I'm writing a dockerized Java Spring application that uses Apache Storm v1.1.2, Kafka v0.11.0.1, Zookeeper 3.4.6, Eureka, and Cloud-Config all in Docker containers orchestrated by Docker-Compose.

The tuples I'm receiving with a KafkaSpout have a "value" Field that is a protobuf object. I use a custom deserializer to get my object out of it for processing.

I have a basic application working where I have a bolt that prints incoming messages and routes them to other certain bolts based on the value of a field in the protobuf object. I also have the LocalCluster, Config, and TopologyBuilder working as Spring Beans.

Currently I set all bolts in a PostContruct but I need to be able to dynamically add bolts that filter incoming messages based on other fields of the protobuf object and perform basic aggregation functions (max/min/windowed average).

I'd like to do this with a REST Controller but how could I stop and start the topology without losing data? I also would prefer not to restart the topology by listening to the Kafka topic from the beginning as this system will receive an extremely high load.

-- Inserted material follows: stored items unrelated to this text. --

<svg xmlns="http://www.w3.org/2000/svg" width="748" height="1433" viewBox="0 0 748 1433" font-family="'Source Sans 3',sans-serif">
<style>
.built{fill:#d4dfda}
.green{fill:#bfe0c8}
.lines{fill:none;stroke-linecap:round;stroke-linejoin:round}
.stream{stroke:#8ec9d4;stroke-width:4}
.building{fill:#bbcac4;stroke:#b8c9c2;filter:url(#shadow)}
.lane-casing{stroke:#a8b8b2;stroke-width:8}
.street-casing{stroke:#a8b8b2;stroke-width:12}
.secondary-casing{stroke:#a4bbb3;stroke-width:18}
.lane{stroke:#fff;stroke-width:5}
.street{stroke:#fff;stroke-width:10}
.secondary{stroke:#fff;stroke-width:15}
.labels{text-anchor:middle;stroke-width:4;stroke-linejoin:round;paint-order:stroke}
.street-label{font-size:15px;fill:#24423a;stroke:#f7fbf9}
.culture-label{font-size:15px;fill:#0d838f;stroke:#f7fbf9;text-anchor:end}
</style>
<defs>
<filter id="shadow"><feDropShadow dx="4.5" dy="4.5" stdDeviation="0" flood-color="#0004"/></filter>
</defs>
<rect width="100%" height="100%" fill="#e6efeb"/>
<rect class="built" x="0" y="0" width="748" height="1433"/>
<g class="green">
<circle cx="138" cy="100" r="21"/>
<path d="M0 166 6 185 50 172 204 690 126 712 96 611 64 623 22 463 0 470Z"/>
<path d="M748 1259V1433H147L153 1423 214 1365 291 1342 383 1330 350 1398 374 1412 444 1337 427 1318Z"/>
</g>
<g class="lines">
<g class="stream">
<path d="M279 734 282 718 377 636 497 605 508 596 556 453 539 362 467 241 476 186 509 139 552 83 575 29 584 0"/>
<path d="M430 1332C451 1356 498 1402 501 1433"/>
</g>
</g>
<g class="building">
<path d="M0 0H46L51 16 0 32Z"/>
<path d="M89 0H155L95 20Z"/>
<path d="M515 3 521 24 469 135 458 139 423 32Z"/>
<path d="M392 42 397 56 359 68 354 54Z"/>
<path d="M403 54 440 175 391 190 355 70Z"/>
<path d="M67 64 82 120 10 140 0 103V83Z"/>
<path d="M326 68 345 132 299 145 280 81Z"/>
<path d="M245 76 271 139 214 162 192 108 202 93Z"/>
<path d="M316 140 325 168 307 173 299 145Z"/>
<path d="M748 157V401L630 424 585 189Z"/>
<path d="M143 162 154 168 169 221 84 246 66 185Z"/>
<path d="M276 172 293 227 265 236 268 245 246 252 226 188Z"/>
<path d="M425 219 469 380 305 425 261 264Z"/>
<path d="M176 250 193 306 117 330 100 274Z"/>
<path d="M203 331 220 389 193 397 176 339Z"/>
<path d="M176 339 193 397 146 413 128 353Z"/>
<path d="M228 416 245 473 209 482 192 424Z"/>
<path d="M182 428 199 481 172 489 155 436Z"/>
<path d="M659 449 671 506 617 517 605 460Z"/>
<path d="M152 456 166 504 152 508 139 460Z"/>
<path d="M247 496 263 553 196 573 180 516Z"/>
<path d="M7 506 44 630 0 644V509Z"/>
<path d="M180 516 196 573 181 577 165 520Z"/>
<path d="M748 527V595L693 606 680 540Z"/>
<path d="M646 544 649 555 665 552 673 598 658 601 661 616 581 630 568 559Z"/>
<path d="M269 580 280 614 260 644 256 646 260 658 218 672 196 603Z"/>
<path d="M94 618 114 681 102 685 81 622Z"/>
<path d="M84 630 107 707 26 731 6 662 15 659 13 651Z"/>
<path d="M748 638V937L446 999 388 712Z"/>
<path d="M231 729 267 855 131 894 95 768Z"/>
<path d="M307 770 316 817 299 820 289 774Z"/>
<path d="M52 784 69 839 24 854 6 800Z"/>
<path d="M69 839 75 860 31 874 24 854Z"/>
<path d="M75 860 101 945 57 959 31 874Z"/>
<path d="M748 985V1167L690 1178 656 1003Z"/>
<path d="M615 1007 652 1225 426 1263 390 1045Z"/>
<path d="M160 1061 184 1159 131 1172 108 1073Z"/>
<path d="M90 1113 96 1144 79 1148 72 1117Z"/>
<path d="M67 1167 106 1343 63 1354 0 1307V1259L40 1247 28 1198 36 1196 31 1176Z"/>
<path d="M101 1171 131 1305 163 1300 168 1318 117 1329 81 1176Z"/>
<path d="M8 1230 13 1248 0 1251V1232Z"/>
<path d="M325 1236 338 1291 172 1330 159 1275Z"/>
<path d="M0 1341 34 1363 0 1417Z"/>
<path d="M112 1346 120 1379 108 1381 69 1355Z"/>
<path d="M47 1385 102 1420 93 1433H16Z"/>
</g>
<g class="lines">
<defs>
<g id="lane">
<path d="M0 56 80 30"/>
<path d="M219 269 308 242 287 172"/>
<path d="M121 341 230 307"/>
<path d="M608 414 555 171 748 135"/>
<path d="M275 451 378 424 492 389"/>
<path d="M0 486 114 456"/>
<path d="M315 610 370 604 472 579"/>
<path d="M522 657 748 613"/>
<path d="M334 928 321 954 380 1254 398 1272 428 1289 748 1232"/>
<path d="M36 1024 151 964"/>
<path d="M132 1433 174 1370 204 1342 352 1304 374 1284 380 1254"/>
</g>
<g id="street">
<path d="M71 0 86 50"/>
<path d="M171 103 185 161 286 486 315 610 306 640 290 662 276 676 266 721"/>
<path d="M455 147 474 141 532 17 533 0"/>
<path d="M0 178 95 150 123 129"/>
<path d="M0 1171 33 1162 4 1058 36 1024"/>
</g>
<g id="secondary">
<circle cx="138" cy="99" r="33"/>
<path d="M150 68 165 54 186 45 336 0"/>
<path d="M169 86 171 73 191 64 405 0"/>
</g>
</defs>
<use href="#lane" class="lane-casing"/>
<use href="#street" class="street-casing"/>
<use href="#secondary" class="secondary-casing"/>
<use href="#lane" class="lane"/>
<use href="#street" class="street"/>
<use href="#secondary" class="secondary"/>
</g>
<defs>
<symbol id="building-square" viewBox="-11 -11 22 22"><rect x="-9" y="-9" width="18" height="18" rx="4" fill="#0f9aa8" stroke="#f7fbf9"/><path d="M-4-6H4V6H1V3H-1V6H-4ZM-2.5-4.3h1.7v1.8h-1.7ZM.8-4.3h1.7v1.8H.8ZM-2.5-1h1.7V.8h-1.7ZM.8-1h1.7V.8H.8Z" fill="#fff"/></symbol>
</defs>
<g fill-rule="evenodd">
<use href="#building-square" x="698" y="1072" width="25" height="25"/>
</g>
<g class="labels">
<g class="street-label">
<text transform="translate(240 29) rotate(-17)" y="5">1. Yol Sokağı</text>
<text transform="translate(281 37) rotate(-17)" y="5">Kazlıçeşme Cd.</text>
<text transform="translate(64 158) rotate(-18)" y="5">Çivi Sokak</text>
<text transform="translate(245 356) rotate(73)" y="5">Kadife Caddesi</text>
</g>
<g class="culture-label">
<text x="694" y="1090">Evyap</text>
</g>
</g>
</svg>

This article looked promising but I definitely want the entire process to be automated so I won't be going into Zookeeper https://community.hortonworks.com/articles/550/unofficial-storm-and-kafka-best-practices-guide.html

How can I edit an existing topology in code to add new bolts dynamically?

1

1 Answers

1
votes

You can't. Storm topologies are static once submitted. If you need to vary processing based on a field in the tuple, your best option is to submit all the bolts you will need up front. You can then vary the path the tuple takes through the topology by using one or more bolts that examine the tuple, and emit to specific streams based on the tuple content.

e.g. make a SplitterBolt

public void execute(Tuple input) {
  if (tuple.getIntegerByField("theDecider") == 1) {
    collector.emit("onlyOnes", tuple.getValues());
  } else {
    collector.emit("others", tuple.getValues());
  }
}

where you in your topology building code would have something like

builder.setSpout("kafka-spout", ...);
builder.setBolt("splitter", new SplitterBolt()).shuffleGrouping("kafka-spout");
builder.setBolt("countOnes", new CounterBolt()).shuffleGrouping("splitter", "onlyOnes");
builder.setBolt("countOthers", new CounterBolt()).shuffleGrouping("splitter", "others");